Deve haver poucas coisas mais desafiantes à tranquilidade humana que ouvir um evangelho moralista da boca de alguém que muito dificilmente pode ser considerado um evangelista. E o discurso de João Lourenço na cerimónia do quinquagésimo aniversário da independência de Angola prefigura uma dessas estranhas e incómodas situações.
«Mal tínhamos acabado de vencer o colonialismo português que nos oprimiu e escravizou durante séculos», disse o presidente angolano, «tivemos de imediato de enfrentar o regime retrógrado do Apartheid, que representava uma ameaça permanente aos povos da África Austral e de Angola em particular». Por isto, continuou, «[c]orremos o sério risco de ser colonizados duas vezes num tão curto espaço de tempo». Não negando o colonialismo português nem a crueldade do apartheid sul-africano – são factos históricos –, quem ouve o discurso de João Lourenço sem entender o contexto do país desde a independência poderá pensar que está perante uma versão angolana de Nelson Mandela. Mas, e para benefício dos mais distraídos, olhemos para alguns dados.
O PIB per capita angolano registado no ano de 2024 foi de 2.100 dólares, de acordo com dados do Banco Mundial. A média mundial situou-se nos 13.700 dólares no mesmo ano. A inflação rondou os 20%. Isto enquanto Angola se encontra no top 30 dos países com maiores reservas de petróleo. Ora, estes dados só podem apontar para uma conclusão: incompetência política e corrupção. Conclusão esta que também, claro, encontra respaldo nos dados: de acordo com a Transparency International, Angola apenas consegue 32 pontos de 100 possíveis, conquistando assim o 121.º lugar num universo de 180 países.

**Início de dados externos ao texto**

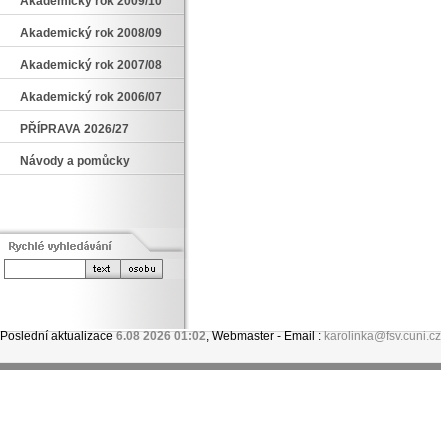
Akademický rok 2009/10
Akademický rok 2008/09
Akademický rok 2007/08
Akademický rok 2006/07
PŘÍPRAVA 2026/27
Návody a pomůcky
Poslední aktualizace
6.08 2026 01:02
, Webmaster - Email :
karolinka@fsv.cuni.cz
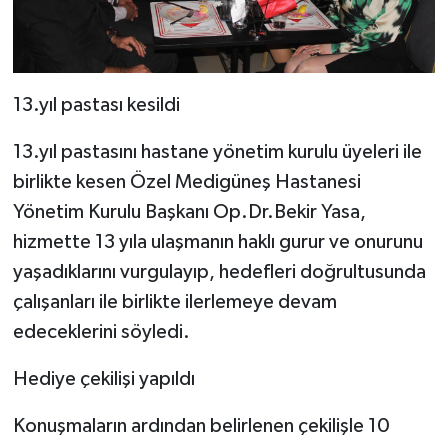
13.yıl pastası kesildi
13.yıl pastasını hastane yönetim kurulu üyeleri ile
birlikte kesen Özel Medigüneş Hastanesi
Yönetim Kurulu Başkanı Op.Dr.Bekir Yasa,
hizmette 13 yıla ulaşmanın haklı gurur ve onurunu
yaşadıklarını vurgulayıp, hedefleri doğrultusunda
çalışanları ile birlikte ilerlemeye devam
edeceklerini söyledi.
Hediye çekilişi yapıldı
Konuşmaların ardından belirlenen çekilişle 10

Mas há outro indicador, o mais importante, que merece atenção. O diagnóstico sobre o estado de saúde da liberdade em Angola, conduzido pela Freedom House, é ainda mais preocupante que o da TI em relação à corrupção: 28 pontos em 100 possíveis que culminam no rótulo “Not Free”. No relatório sobre o país, a organização escreve que «Angola é governada pelo mesmo partido desde a independência, e as autoridades têm reprimido sistematicamente a dissidência política. A corrupção, as violações do devido processo legal e os abusos por parte de forças de segurança continuam a ser comuns». «Algumas restrições à imprensa e à sociedade civil foram atenuadas após a tomada de posse de João Lourenço em 2017», concede, «mas essa abertura parcial foi praticamente revertida». É um relatório que, mutatis mutandis, poderia bem ter sido redigido sobre o Estado Novo.
Mas nem estas estatísticas como pano de fundo, nem a presença do Presidente da República português impediram João Lourenço de repetir o velho ralhete anti-colonial. Felizmente, depois de se libertar do jugo colonial de Lisboa, o povo angolano escapou ao fado segregacionista corporizado pelo apartheid. Infelizmente, viu-se novamente colonizado, desta vez por uma elite do seu próprio país. A diferença é que quando a tirania, a cleptocracia e a corrupção operam sob a égide da “libertação”, nada pode ser apontado. Aliás, não só nada pode ser apontado, como é considerado perfeitamente natural que alguém como João Lourenço, sucessor de José Eduardo dos Santos, se apresente no pedestal da moralidade.
Não neguemos os erros do passado. A história é o que é, independentemente das constantes tentativas de a reescrever. Mas aceitar, com um sorriso envergonhado, que tiranetes se sintam na posição de prescrever lições de liberdade e democracia não é, nem pode ser, normal.
A atitude tímida do presidente Marcelo Rebelo de Sousa é o evidente resultado de um espartilho diplomático, de uma tirania do cerimonial. Não se esperava que abandonasse a sala num momento como aquele, nem tampouco que respondesse num tom incendiário. No final de contas, o presidente angolano não mencionou mais Portugal no seu discurso nem enveredou pelos disparates reparacionistas. O que sim se esperava era que o PR se pronunciasse, no momento oportuno, sobre o caso, reconhecendo os erros do Estado Novo, reforçando o compromisso de Portugal com a liberdade, e expondo – diplomaticamente – as hipocrisias de Lourenço. Porque a diplomacia pode ser um espartilho, mas não deve ser um garrote.